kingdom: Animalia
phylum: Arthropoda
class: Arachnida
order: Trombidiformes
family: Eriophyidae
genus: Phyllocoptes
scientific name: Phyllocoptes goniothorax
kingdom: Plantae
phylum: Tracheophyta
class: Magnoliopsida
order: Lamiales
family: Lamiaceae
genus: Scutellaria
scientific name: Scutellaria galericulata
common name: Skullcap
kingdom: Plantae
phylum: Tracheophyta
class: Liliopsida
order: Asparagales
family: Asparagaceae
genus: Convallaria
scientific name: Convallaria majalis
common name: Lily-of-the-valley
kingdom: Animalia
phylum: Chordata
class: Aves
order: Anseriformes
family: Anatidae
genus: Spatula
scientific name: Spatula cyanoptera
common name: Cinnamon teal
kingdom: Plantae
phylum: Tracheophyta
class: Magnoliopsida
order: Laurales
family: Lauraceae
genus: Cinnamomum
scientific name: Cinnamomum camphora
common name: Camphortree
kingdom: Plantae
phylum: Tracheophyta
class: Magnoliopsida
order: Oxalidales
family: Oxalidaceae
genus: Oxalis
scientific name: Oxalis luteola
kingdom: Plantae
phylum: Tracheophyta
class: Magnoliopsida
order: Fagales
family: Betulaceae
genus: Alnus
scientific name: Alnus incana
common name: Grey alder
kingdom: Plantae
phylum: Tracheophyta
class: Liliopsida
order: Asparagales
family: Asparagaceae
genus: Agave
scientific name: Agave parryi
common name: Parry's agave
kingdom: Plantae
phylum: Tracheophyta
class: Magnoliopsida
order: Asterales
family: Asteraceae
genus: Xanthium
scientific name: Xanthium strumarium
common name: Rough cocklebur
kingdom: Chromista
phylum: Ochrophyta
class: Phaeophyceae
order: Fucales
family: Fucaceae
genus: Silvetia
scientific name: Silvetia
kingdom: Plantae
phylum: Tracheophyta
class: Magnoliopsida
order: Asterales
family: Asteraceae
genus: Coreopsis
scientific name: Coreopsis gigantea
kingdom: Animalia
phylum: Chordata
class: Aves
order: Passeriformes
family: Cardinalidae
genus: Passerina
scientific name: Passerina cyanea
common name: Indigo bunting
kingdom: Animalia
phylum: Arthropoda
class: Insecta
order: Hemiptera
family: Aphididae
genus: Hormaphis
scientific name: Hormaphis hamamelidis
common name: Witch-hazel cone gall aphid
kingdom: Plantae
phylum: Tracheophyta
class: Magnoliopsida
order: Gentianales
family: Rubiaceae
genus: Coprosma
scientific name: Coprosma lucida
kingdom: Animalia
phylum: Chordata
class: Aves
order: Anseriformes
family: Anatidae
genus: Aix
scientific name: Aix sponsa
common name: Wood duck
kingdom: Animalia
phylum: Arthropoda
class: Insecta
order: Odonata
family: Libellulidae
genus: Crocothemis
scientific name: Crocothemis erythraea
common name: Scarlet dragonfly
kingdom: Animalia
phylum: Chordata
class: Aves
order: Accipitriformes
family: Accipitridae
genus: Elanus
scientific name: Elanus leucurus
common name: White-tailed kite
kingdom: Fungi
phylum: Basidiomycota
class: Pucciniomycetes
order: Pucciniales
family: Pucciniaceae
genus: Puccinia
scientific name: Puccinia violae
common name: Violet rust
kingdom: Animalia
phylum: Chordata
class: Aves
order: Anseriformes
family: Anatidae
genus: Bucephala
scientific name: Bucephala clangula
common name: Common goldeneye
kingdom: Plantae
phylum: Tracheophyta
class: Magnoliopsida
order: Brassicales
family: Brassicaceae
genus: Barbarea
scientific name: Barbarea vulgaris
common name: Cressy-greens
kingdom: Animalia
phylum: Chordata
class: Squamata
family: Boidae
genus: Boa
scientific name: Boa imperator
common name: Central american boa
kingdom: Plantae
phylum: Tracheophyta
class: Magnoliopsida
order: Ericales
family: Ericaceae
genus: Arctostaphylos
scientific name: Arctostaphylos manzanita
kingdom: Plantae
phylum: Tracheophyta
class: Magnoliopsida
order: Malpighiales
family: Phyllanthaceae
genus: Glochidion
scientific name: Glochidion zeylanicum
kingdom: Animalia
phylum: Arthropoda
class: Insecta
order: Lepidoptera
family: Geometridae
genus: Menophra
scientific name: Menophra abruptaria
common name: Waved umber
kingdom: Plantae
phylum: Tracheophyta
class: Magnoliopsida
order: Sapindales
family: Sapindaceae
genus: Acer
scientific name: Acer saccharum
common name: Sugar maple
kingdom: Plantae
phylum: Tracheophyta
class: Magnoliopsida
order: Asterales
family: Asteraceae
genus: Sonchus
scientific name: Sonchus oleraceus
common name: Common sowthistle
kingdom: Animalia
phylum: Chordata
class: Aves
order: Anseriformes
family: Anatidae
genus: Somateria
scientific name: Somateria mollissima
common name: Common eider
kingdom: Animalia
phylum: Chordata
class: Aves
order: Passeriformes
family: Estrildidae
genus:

STATED PROBLEM: Reproduce every line of the records above word for word, in the same order.

RIGHT ANSWER:
kingdom: Animalia
phylum: Arthropoda
class: Arachnida
order: Trombidiformes
family: Eriophyidae
genus: Phyllocoptes
scientific name: Phyllocoptes goniothorax
kingdom: Plantae
phylum: Tracheophyta
class: Magnoliopsida
order: Lamiales
family: Lamiaceae
genus: Scutellaria
scientific name: Scutellaria galericulata
common name: Skullcap
kingdom: Plantae
phylum: Tracheophyta
class: Liliopsida
order: Asparagales
family: Asparagaceae
genus: Convallaria
scientific name: Convallaria majalis
common name: Lily-of-the-valley
kingdom: Animalia
phylum: Chordata
class: Aves
order: Anseriformes
family: Anatidae
genus: Spatula
scientific name: Spatula cyanoptera
common name: Cinnamon teal
kingdom: Plantae
phylum: Tracheophyta
class: Magnoliopsida
order: Laurales
family: Lauraceae
genus: Cinnamomum
scientific name: Cinnamomum camphora
common name: Camphortree
kingdom: Plantae
phylum: Tracheophyta
class: Magnoliopsida
order: Oxalidales
family: Oxalidaceae
genus: Oxalis
scientific name: Oxalis luteola
kingdom: Plantae
phylum: Tracheophyta
class: Magnoliopsida
order: Fagales
family: Betulaceae
genus: Alnus
scientific name: Alnus incana
common name: Grey alder
kingdom: Plantae
phylum: Tracheophyta
class: Liliopsida
order: Asparagales
family: Asparagaceae
genus: Agave
scientific name: Agave parryi
common name: Parry's agave
kingdom: Plantae
phylum: Tracheophyta
class: Magnoliopsida
order: Asterales
family: Asteraceae
genus: Xanthium
scientific name: Xanthium strumarium
common name: Rough cocklebur
kingdom: Chromista
phylum: Ochrophyta
class: Phaeophyceae
order: Fucales
family: Fucaceae
genus: Silvetia
scientific name: Silvetia
kingdom: Plantae
phylum: Tracheophyta
class: Magnoliopsida
order: Asterales
family: Asteraceae
genus: Coreopsis
scientific name: Coreopsis gigantea
kingdom: Animalia
phylum: Chordata
class: Aves
order: Passeriformes
family: Cardinalidae
genus: Passerina
scientific name: Passerina cyanea
common name: Indigo bunting
kingdom: Animalia
phylum: Arthropoda
class: Insecta
order: Hemiptera
family: Aphididae
genus: Hormaphis
scientific name: Hormaphis hamamelidis
common name: Witch-hazel cone gall aphid
kingdom: Plantae
phylum: Tracheophyta
class: Magnoliopsida
order: Gentianales
family: Rubiaceae
genus: Coprosma
scientific name: Coprosma lucida
kingdom: Animalia
phylum: Chordata
class: Aves
order: Anseriformes
family: Anatidae
genus: Aix
scientific name: Aix sponsa
common name: Wood duck
kingdom: Animalia
phylum: Arthropoda
class: Insecta
order: Odonata
family: Libellulidae
genus: Crocothemis
scientific name: Crocothemis erythraea
common name: Scarlet dragonfly
kingdom: Animalia
phylum: Chordata
class: Aves
order: Accipitriformes
family: Accipitridae
genus: Elanus
scientific name: Elanus leucurus
common name: White-tailed kite
kingdom: Fungi
phylum: Basidiomycota
class: Pucciniomycetes
order: Pucciniales
family: Pucciniaceae
genus: Puccinia
scientific name: Puccinia violae
common name: Violet rust
kingdom: Animalia
phylum: Chordata
class: Aves
order: Anseriformes
family: Anatidae
genus: Bucephala
scientific name: Bucephala clangula
common name: Common goldeneye
kingdom: Plantae
phylum: Tracheophyta
class: Magnoliopsida
order: Brassicales
family: Brassicaceae
genus: Barbarea
scientific name: Barbarea vulgaris
common name: Cressy-greens
kingdom: Animalia
phylum: Chordata
class: Squamata
family: Boidae
genus: Boa
scientific name: Boa imperator
common name: Central american boa
kingdom: Plantae
phylum: Tracheophyta
class: Magnoliopsida
order: Ericales
family: Ericaceae
genus: Arctostaphylos
scientific name: Arctostaphylos manzanita
kingdom: Plantae
phylum: Tracheophyta
class: Magnoliopsida
order: Malpighiales
family: Phyllanthaceae
genus: Glochidion
scientific name: Glochidion zeylanicum
kingdom: Animalia
phylum: Arthropoda
class: Insecta
order: Lepidoptera
family: Geometridae
genus: Menophra
scientific name: Menophra abruptaria
common name: Waved umber
kingdom: Plantae
phylum: Tracheophyta
class: Magnoliopsida
order: Sapindales
family: Sapindaceae
genus: Acer
scientific name: Acer saccharum
common name: Sugar maple
kingdom: Plantae
phylum: Tracheophyta
class: Magnoliopsida
order: Asterales
family: Asteraceae
genus: Sonchus
scientific name: Sonchus oleraceus
common name: Common sowthistle
kingdom: Animalia
phylum: Chordata
class: Aves
order: Anseriformes
family: Anatidae
genus: Somateria
scientific name: Somateria mollissima
common name: Common eider
kingdom: Animalia
phylum: Chordata
class: Aves
order: Passeriformes
family: Estrildidae
genus:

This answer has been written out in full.